Much foam-based contamination is from legacy releases, but recent incident have caused problems. A 2016 tanker truck fire response near Niles resulted in a groundwater plume. In 2014, a Battle Creek firefighter accidentally released more than 1,500 gallons of foam and water mixture at the Michigan National Guard base at W.K. Kellogg Airport.

Some fire departments have switched to fluorine-free foams. The Ann Arbor fire department switched last year and said the new foam works well, but more must be used.

The chemicals can travel long distances once they enter the groundwater. They are considered harmful at the very low parts-per-trillion (ppt) level in the bodies of people who are exposed and can cause serious health effects. PFAS are nicknamed “forever chemicals” for their ability to resist degradation over time. In addition to foam, the chemicals are used globally in thousands of ways to make products resistant to grease, moisture and heat.

The foam collected in Michigan was originally headed for U.S. Ecology’s hazardous waste landfill in Belleville, but it has been re-routed to Idaho because the region receives less rainfall and landfills there do not generate as much leachate.

Foam is solidified into a cement-like state before disposal.

EGLE has been taking foam samples during the collection effort, which began in earnest this winter and passed for a couple months when the COVID-19 pandemic hit. Data on chemical makeup, manufacture date and brand is being shared with researchers looking at PFAS chemical fingerprinting.

“The oldest one we’ve picked up so far was 1976 and the newest was 2019,” said Michael Jury, an environmental manager at EGLE.

A 2018 survey found 326 out of 762 departments in Michigan had some foam in their inventories. Some departments had foam that had sat unused for decades and others required complicated de-contamination of tanks and trucks loaded with the foam. Jury said lots of alcohol-resistant AFFF has been collected, which fire department began stocking to deal with gasoline fires that contain ethanol.

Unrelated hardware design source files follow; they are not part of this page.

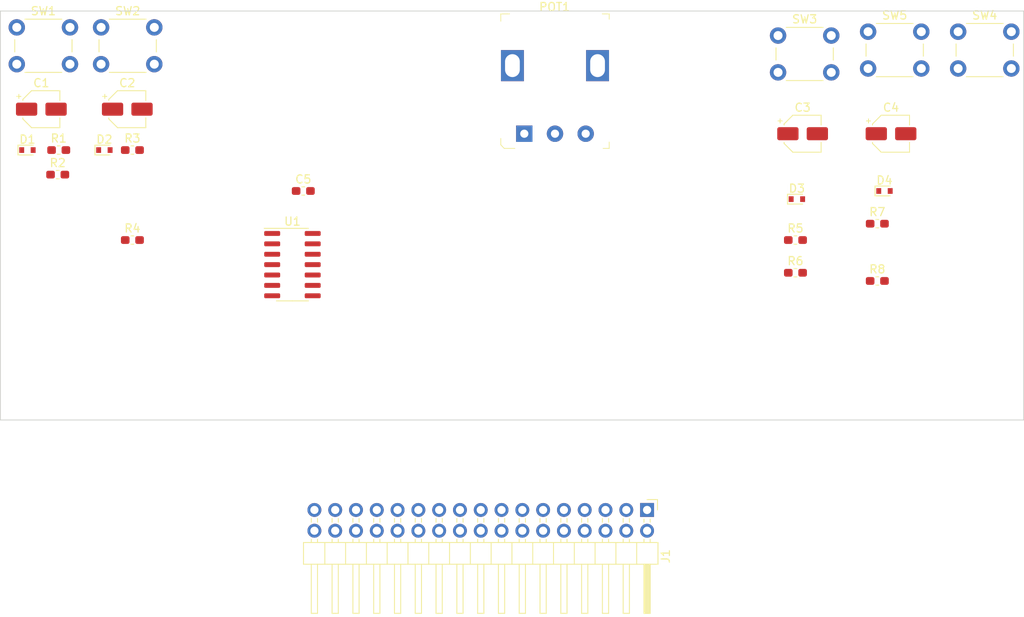
<source format=kicad_pcb>
(kicad_pcb (version 20211014) (generator pcbnew)

  (general
    (thickness 1.6)
  )

  (paper "A4")
  (layers
    (0 "F.Cu" signal)
    (31 "B.Cu" signal)
    (32 "B.Adhes" user "B.Adhesive")
    (33 "F.Adhes" user "F.Adhesive")
    (34 "B.Paste" user)
    (35 "F.Paste" user)
    (36 "B.SilkS" user "B.Silkscreen")
    (37 "F.SilkS" user "F.Silkscreen")
    (38 "B.Mask" user)
    (39 "F.Mask" user)
    (40 "Dwgs.User" user "User.Drawings")
    (41 "Cmts.User" user "User.Comments")
    (42 "Eco1.User" user "User.Eco1")
    (43 "Eco2.User" user "User.Eco2")
    (44 "Edge.Cuts" user)
    (45 "Margin" user)
    (46 "B.CrtYd" user "B.Courtyard")
    (47 "F.CrtYd" user "F.Courtyard")
    (48 "B.Fab" user)
    (49 "F.Fab" user)
  )

  (setup
    (pad_to_mask_clearance 0)
    (pcbplotparams
      (layerselection 0x00010fc_ffffffff)
      (disableapertmacros false)
      (usegerberextensions false)
      (usegerberattributes false)
      (usegerberadvancedattributes false)
      (creategerberjobfile false)
      (svguseinch false)
      (svgprecision 6)
      (excludeedgelayer true)
      (plotframeref false)
      (viasonmask false)
      (mode 1)
      (useauxorigin false)
      (hpglpennumber 1)
      (hpglpenspeed 20)
      (hpglpendiameter 15.000000)
      (dxfpolygonmode true)
      (dxfimperialunits true)
      (dxfusepcbnewfont true)
      (psnegative false)
      (psa4output false)
      (plotreference true)
      (plotvalue true)
      (plotinvisibletext false)
      (sketchpadsonfab false)
      (subtractmaskfromsilk false)
      (outputformat 1)
      (mirror false)
      (drillshape 1)
      (scaleselection 1)
      (outputdirectory "")
    )
  )

  (net 0 "")
  (net 1 "Net-(C1-Pad1)")
  (net 2 "GND")
  (net 3 "Net-(C2-Pad1)")
  (net 4 "Net-(C3-Pad1)")
  (net 5 "Net-(D1-Pad2)")
  (net 6 "Net-(D2-Pad2)")
  (net 7 "Net-(D3-Pad2)")
  (net 8 "Net-(POT1-Pad1)")
  (net 9 "Net-(POT1-Pad4)")
  (net 10 "+5V")
  (net 11 "Net-(U1-Pad10)")
  (net 12 "Net-(U1-Pad11)")
  (net 13 "Net-(U1-Pad12)")
  (net 14 "Net-(U1-Pad13)")
  (net 15 "Net-(C4-Pad1)")
  (net 16 "Net-(D4-Pad2)")
  (net 17 "/MAN")
  (net 18 "Net-(J1-Pad2)")
  (net 19 "/SEL")
  (net 20 "Net-(J1-Pad4)")
  (net 21 "/SPD1")
  (net 22 "Net-(J1-Pad6)")
  (net 23 "/SPD2")
  (net 24 "Net-(J1-Pad8)")
  (net 25 "/POW1")
  (net 26 "Net-(J1-Pad10)")
  (net 27 "/POW2")
  (net 28 "Net-(J1-Pad12)")
  (net 29 "Net-(J1-Pad13)")
  (net 30 "Net-(J1-Pad14)")
  (net 31 "Net-(J1-Pad15)")
  (net 32 "Net-(J1-Pad16)")
  (net 33 "Net-(J1-Pad17)")
  (net 34 "Net-(J1-Pad18)")
  (net 35 "Net-(J1-Pad19)")
  (net 36 "Net-(J1-Pad20)")
  (net 37 "Net-(J1-Pad21)")
  (net 38 "Net-(J1-Pad22)")
  (net 39 "/RST")
  (net 40 "Net-(J1-Pad24)")
  (net 41 "/DBG")
  (net 42 "Net-(J1-Pad26)")
  (net 43 "/HLT")
  (net 44 "Net-(J1-Pad28)")
  (net 45 "/~{CLK}")
  (net 46 "Net-(J1-Pad30)")
  (net 47 "/CLK")
  (net 48 "Net-(J1-Pad32)")

  (footprint "Capacitor_SMD:CP_Elec_4x5.4" (layer "F.Cu") (at 120.5 31))

  (footprint "Capacitor_SMD:CP_Elec_4x5.4" (layer "F.Cu") (at 203 34))

  (footprint "Capacitor_SMD:CP_Elec_4x5.4" (layer "F.Cu") (at 213.8 34))

  (footprint "Capacitor_SMD:C_0603_1608Metric_Pad1.05x0.95mm_HandSolder" (layer "F.Cu") (at 142 41))

  (footprint "Diode_SMD:D_SOD-523" (layer "F.Cu") (at 117.7 36))

  (footprint "Diode_SMD:D_SOD-523" (layer "F.Cu") (at 202.3 42))

  (footprint "Diode_SMD:D_SOD-523" (layer "F.Cu") (at 213 41))

  (footprint "Connector_PinHeader_2.54mm:PinHeader_2x17_P2.54mm_Horizontal" (layer "F.Cu") (at 184 80 -90))

  (footprint "digikey-footprints:Potentiometer_P120PK-Y25BR10K" (layer "F.Cu") (at 169 34))

  (footprint "Resistor_SMD:R_0603_1608Metric_Pad1.05x0.95mm_HandSolder" (layer "F.Cu") (at 121.125 36))

  (footprint "Resistor_SMD:R_0603_1608Metric_Pad1.05x0.95mm_HandSolder" (layer "F.Cu") (at 121.125 47))

  (footprint "Resistor_SMD:R_0603_1608Metric_Pad1.05x0.95mm_HandSolder" (layer "F.Cu") (at 202.125 47))

  (footprint "Resistor_SMD:R_0603_1608Metric_Pad1.05x0.95mm_HandSolder" (layer "F.Cu") (at 202.125 51))

  (footprint "Resistor_SMD:R_0603_1608Metric_Pad1.05x0.95mm_HandSolder" (layer "F.Cu") (at 212.125 45))

  (footprint "Resistor_SMD:R_0603_1608Metric_Pad1.05x0.95mm_HandSolder" (layer "F.Cu") (at 212.125 52))

  (footprint "Button_Switch_THT:SW_PUSH_6mm_H5mm" (layer "F.Cu") (at 107 21))

  (footprint "Button_Switch_THT:SW_PUSH_6mm_H5mm" (layer "F.Cu") (at 222 21.525001))

  (footprint "Package_SO:SOIC-14_3.9x8.7mm_P1.27mm" (layer "F.Cu") (at 140.675001 50.005001))

  (footprint "Button_Switch_THT:SW_PUSH_6mm_H5mm" (layer "F.Cu") (at 211 21.525001))

  (footprint "Button_Switch_THT:SW_PUSH_6mm_H5mm" (layer "F.Cu") (at 200 22))

  (footprint "Resistor_SMD:R_0603_1608Metric_Pad1.05x0.95mm_HandSolder" (layer "F.Cu") (at 112.125 36))

  (footprint "Capacitor_SMD:CP_Elec_4x5.4" (layer "F.Cu") (at 110 31))

  (footprint "Resistor_SMD:R_0603_1608Metric_Pad1.05x0.95mm_HandSolder" (layer "F.Cu") (at 112 39))

  (footprint "Diode_SMD:D_SOD-523" (layer "F.Cu") (at 108.3 36))

  (footprint "Button_Switch_THT:SW_PUSH_6mm_H5mm" (layer "F.Cu") (at 117.3 21))

  (gr_line (start 105 69) (end 105 19) (layer "Edge.Cuts") (width 0.1) (tstamp 00000000-0000-0000-0000-00005ea2559e))
  (gr_line (start 230 69) (end 105 69) (layer "Edge.Cuts") (width 0.1) (tstamp 1c9f6fea-1796-4a2d-80b3-ae22ce51c8f5))
  (gr_line (start 105 19) (end 230 19) (layer "Edge.Cuts") (width 0.1) (tstamp 73fbe87f-3928-49c2-bf87-839d907c6aef))
  (gr_line (start 230 19) (end 230 69) (layer "Edge.Cuts") (width 0.1) (tstamp 86ad0555-08b3-4dde-9a3e-c1e5e29b6615))

)

</source>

Michigan’s program is voluntary and not all departments have surrendered their Class B foam, largely out of concern it may be needed to fight a fire on a local highway.

“We understand that and the goal was to get as much of this product off the street as possible within the realm of safety for a fire department,” Jury said. “They know their community needs and may decide they need to keep some on hand.”

Michigan is also in the final stages of establishing enforceable standards for PFAS chemicals in public drinking water supplies. New limits are awaiting review by the legislature’s Joint Committee on Legislative Rules, which received drafts on Feb. 27 from an EGLE oversight board. The committee has 15 quorum session days to act, a time window that was expected to end in May before the pandemic disrupted legislative schedules.

The standards would also establish lower toxic site cleanup standards for two individual PFAS compounds, PFOS and PFOA, that would apply to locations where foam use has contaminated groundwater supplies. There are now 93 sites around Michigan where one of those compounds exceeds the current state standard of 70-ppt in groundwater.

Environmental groups are urging the committee to act without further delay.

“Overwhelming public support shows that people want their government to take action without delay to protect them and our water from toxic chemicals,” said Charlotte Jameson, program director for Michigan Environmental Council.